> _SOURCE INFORMATION_:
::::::::

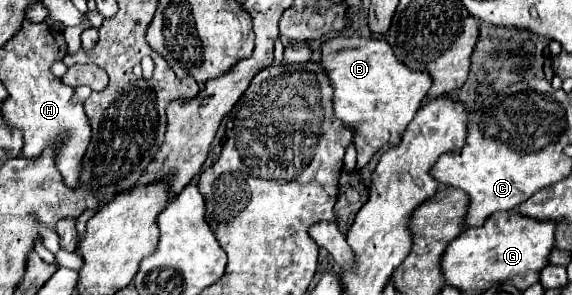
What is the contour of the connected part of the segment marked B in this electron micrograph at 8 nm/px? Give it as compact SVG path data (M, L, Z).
M334 37L320 49L322 67L334 85L334 113L344 125L354 129L358 169L362 169L384 145L400 143L408 123L428 97L432 77L404 67L384 39Z

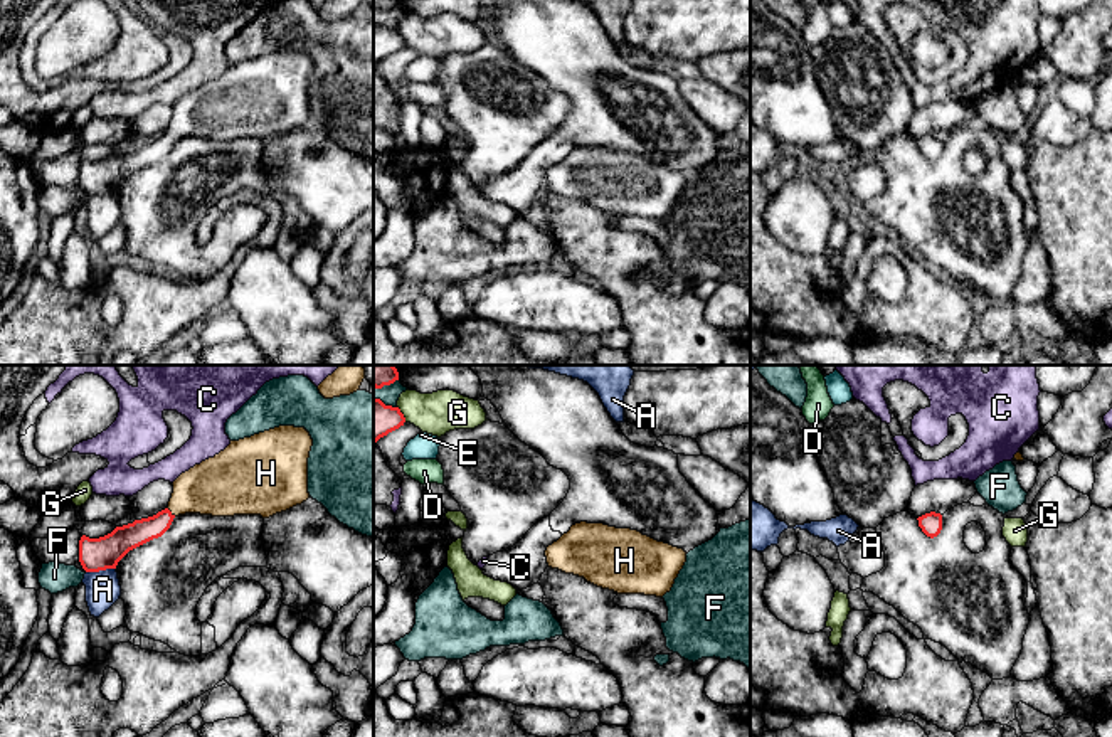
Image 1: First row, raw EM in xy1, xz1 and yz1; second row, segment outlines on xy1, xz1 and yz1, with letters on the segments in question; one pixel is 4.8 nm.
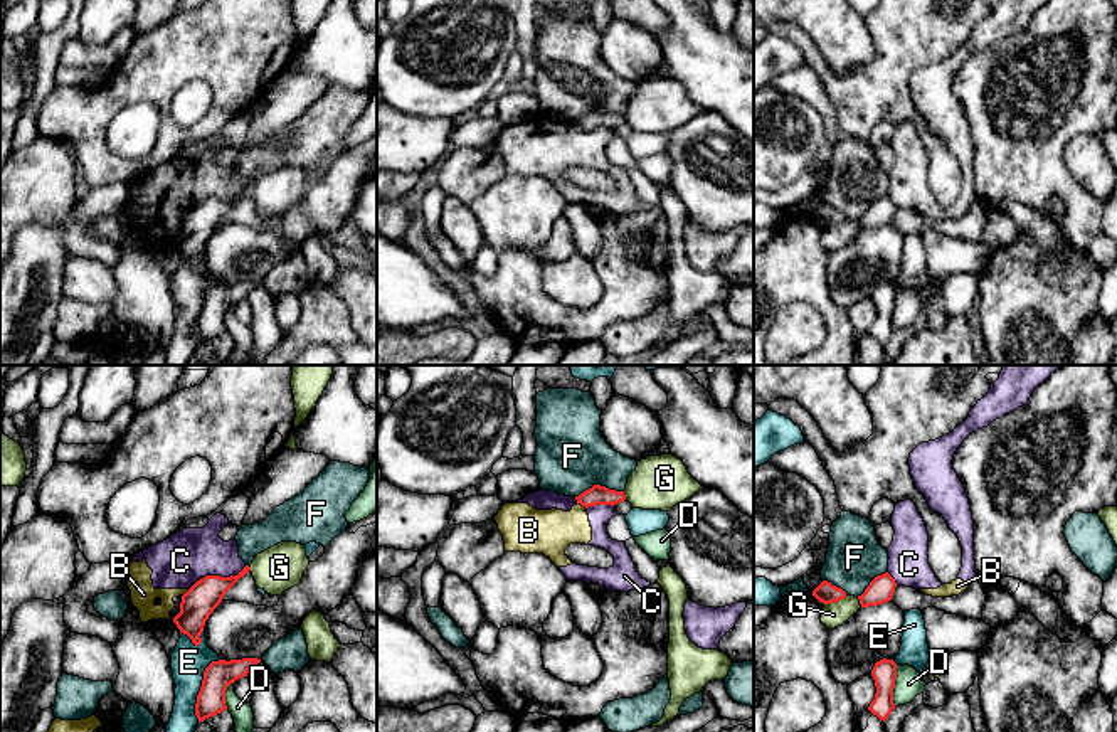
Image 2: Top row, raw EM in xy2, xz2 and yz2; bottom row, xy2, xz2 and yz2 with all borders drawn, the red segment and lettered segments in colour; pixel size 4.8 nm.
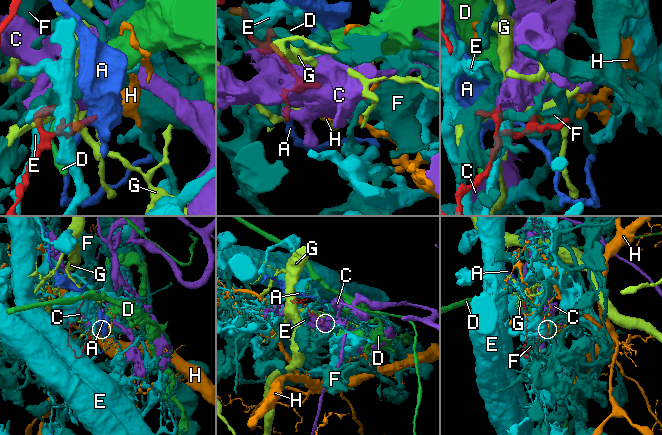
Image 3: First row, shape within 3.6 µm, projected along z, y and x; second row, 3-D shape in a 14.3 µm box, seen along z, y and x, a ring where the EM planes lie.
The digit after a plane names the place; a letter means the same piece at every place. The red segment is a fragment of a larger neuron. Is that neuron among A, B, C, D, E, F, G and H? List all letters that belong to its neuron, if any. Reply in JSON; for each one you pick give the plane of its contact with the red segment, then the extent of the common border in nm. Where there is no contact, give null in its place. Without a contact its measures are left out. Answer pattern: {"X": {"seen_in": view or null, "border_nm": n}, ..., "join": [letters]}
{"H": {"seen_in": "xy1", "border_nm": 60}, "join": ["H"]}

::::::::

> _WHAT YOU WILL DO_: Show every line from the listing above in which the string "Image" appears.

> _ANSWER TO THE PROBLEM_:
Image 1: First row, raw EM in xy1, xz1 and yz1; second row, segment outlines on xy1, xz1 and yz1, with letters on the segments in question; one pixel is 4.8 nm.
Image 2: Top row, raw EM in xy2, xz2 and yz2; bottom row, xy2, xz2 and yz2 with all borders drawn, the red segment and lettered segments in colour; pixel size 4.8 nm.
Image 3: First row, shape within 3.6 µm, projected along z, y and x; second row, 3-D shape in a 14.3 µm box, seen along z, y and x, a ring where the EM planes lie.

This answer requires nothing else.